Before getting scammed out of $12 by a Budapest taxi driver, I had to retrieve Hungarian forint since there were no Uber vehicles available. Uber is great because payment is automatic, obviating the need for hard cash. I inserted my fee-free Schwab High-Yield Interest Checking debit card into an ATM at the Budapest Keleti pályaudvar railway station, and I was given several denominations options to withdraw: 100.000; 150.000; 200.000; and 250.000. I was immediately perplexed. I knew that the current exchange rate was 260 forint to the dollar. I was also aware that many countries use the “.” in the same way that Americans use a “,” to denote thousands. I thought there might be some historical hyperinflation in Hungary that I was not informed of and that the currency assumed extra zeros like the old Turkish lira.

*Supplied material:*
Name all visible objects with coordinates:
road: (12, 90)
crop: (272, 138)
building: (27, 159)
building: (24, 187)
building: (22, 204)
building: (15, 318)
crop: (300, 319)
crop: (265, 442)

--

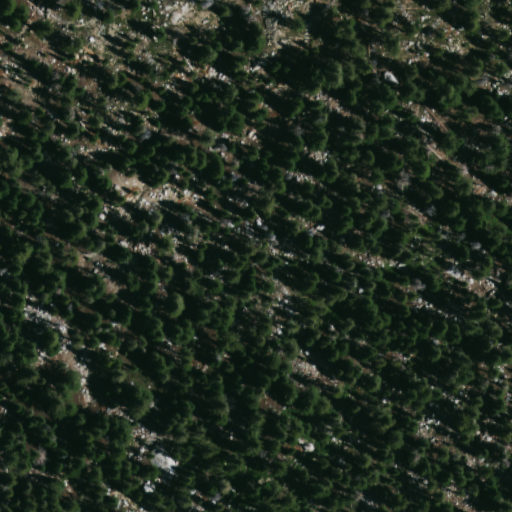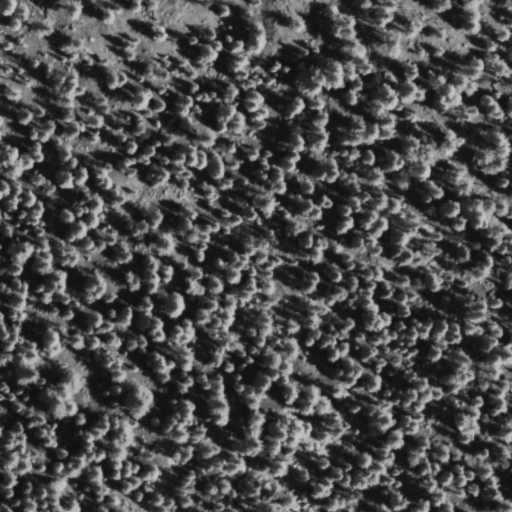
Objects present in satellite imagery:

*Short task 1:* In the forint passage, what did the writer know the current exchange rate to be?
*Short task 2:* Return everything in the forint passage from "Before getting scammed" down to "old Turkish lira.".
The items come from a separate source unrelated to the forint passage.

*Task response 1:* 260 forint to the dollar.

*Task response 2:*
Before getting scammed out of $12 by a Budapest taxi driver, I had to retrieve Hungarian forint since there were no Uber vehicles available. Uber is great because payment is automatic, obviating the need for hard cash. I inserted my fee-free Schwab High-Yield Interest Checking debit card into an ATM at the Budapest Keleti pályaudvar railway station, and I was given several denominations options to withdraw: 100.000; 150.000; 200.000; and 250.000. I was immediately perplexed. I knew that the current exchange rate was 260 forint to the dollar. I was also aware that many countries use the “.” in the same way that Americans use a “,” to denote thousands. I thought there might be some historical hyperinflation in Hungary that I was not informed of and that the currency assumed extra zeros like the old Turkish lira.